Lately, time has felt like it’s been going faster. All of my days have been blending into one. During the school week, I never know what day it is. Sometimes, on a tiresome Monday, it feels like a Thursday, and sometimes, on a lengthy Wednesday, it feels like a Monday. I’ll sit in my room, doing homework for what feels like hours, and I get almost nothing done.
Sometimes, I’ll sit in my math class and start feeling anxious or overwhelmed, but instead of taking a deep breath to calm down, I’ll force myself to listen to my teacher because I’m anxious that I’ll fail my upcoming test or quiz. I don’t have time to take a deep breath because I need to pay attention in math so that I know what I’m doing.
I feel like work is piled on all day at school, and then at home, I just have additional homework to do. I feel like I don’t have time to take care of myself anymore. I don’t have time to clean my room or time to do laundry. I feel overwhelmed with life, but I don’t have time to take a deep breath.
With the upcoming midterms, we’re undergoing more and more work piled on all of our shoulders. More assignments, more tests and quizzes to “prepare” us for our exams. What I really would like to do is be able to take time to study for our exams instead of learning new topics until the week before we need to do our exams.
I don’t have time to take a deep breath because I need to do my homework and spend time learning my new topics so I don’t fail my tests and quizzes.
Because I stay up late to do homework, or because I try to relax and have time for myself, I’m waking up more and more drained every single day. I wake up exhausted just to get up and go to school and cram new topics into my already brimming brain every single day. I don’t have time to take a deep breath because I need time to sleep while also trying to have some time to just sit back and relax.

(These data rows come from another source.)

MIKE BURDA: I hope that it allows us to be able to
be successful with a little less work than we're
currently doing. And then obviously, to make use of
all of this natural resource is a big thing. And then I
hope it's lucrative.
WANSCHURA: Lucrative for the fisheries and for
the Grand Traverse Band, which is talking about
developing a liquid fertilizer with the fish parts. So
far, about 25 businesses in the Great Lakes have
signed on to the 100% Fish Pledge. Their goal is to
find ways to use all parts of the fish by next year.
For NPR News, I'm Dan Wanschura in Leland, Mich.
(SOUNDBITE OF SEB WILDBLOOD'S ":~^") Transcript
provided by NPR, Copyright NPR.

All I want is to be able to do is take a deep breath. I want a break. I want to calm my nerves and anxiety. I want to have a full night’s sleep where I actually wake up feeling refreshed.
Every day, I need to remind myself that it’s okay if I need to take a deep breath. I need to remind myself that it’s okay if I need to stop and sit for a few minutes. It is okay to take a deep breath. It’s okay to take a break. I need to remind myself that I’m more than my grades, and if I need to stop paying attention in math or biology for a few minutes, it’s okay.
Nothing bad will happen. It’s okay to take a deep breath.